3. Gigantismus. Serien sind nicht mehr der kleine Bruder des Kinos. Sie sind Investments, die sich mittlerweile an den Franchise-Formaten orientieren, die im Moment das Blockbuster-Kino dominieren. Serien sollen Gewinne einfahren, folglich soll auch Star Trek aussehen wie großes Kino. Visuell funktionierte dies in
„Star Trek: Discovery“, aber der Mut zur guten Geschichte ging dabei verloren. Das ist ein Dilemma: abgesehen von Marvel funktionieren die Geschichten auch im Blockbuster-Kino nicht mehr, weil die Filmindustrie per se nicht experimentiert. Man greift zu Topoi, die strunzlangweilig sind, sich aber bewährt haben. Dies führt zu Endlosschleifen wie im „Star Wars“-Franchise. Ändern wird sich das nicht, solange das Rezept an der Kasse aufgeht. 

Auch die Künstliche Intelligenz, die sich die Macher von STD nur als böse vorstellen konnten und die jegliches Leben auslöschen will (wozu eigentlich?), ist  phantasielos und
strunzlangweilig. Dutzendfach gesehen und mutlos. Und zumindest in unserer Zeit ein schlechter Scherz angesichts der Algorithmen, die erbärmlich lausig funktionieren, wie es YouTube neulich bei den Berichten über den Brand von Notre Dame unter Beweis stellte.

Fehlende Phantasie ist trostlos. Mutlos orientiert man sich am Verbrauchten. Die Verantwortlichen übersehen dabei im erbitterten Konkurrenzkampf der Streaming-Anbieter, dass man auf lange Sicht besser fährt, wenn man an Qualität glaubt, andere Akzente setzt als das Blockbuster-Kino und nicht in den Rausch der Gigantomanie verfällt. Was hilft es, wenn eine Serie eine Raumschlacht inszeniert, die kinoreif ist, man aber über dreißig Minuten lang überwiegend Kampfdrohnen auf andere Kampfdrohnen schießen sieht? Nur wenig. Es ist einfach nur langweilig.
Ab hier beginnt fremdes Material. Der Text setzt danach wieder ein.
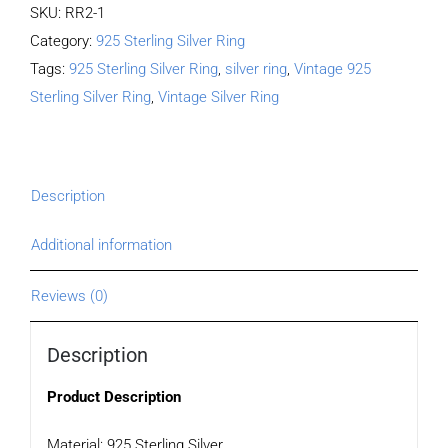
SKU:
RR2-1
Category:
925 Sterling Silver Ring
Tags:
925 Sterling Silver Ring
,
silver ring
,
Vintage 925
Sterling Silver Ring
,
Vintage Silver Ring
Description
Additional information
Reviews (0)
Description
Product Description
Material: 925 Sterling Silver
Visionen und verpasste Chancen

Nun, Bryan Fuller hatte die interessante Vision von „Star Trek“ als einer Anthologieserie, in der die „Discovery“ zunächst ein Prequel der Kirk-Spock-Ära gewesen wäre, dann in die Zeit der Classic-Serie springen würde, danach in die von The Next Generation, Deep Space Nine und Voyager. Und schließlich in eine Zeit, die man bislang noch nicht gesehen hat.
Ob Fuller dies besser hinbekommen hätte als Kurtzman? Wir werden es nicht erfahren. Der umtriebige Querdenker hätte aber seine Stärken eingebracht, und dazu gehörte eben auch sein Interesse an den emotionalen Qualitäten der Figuren.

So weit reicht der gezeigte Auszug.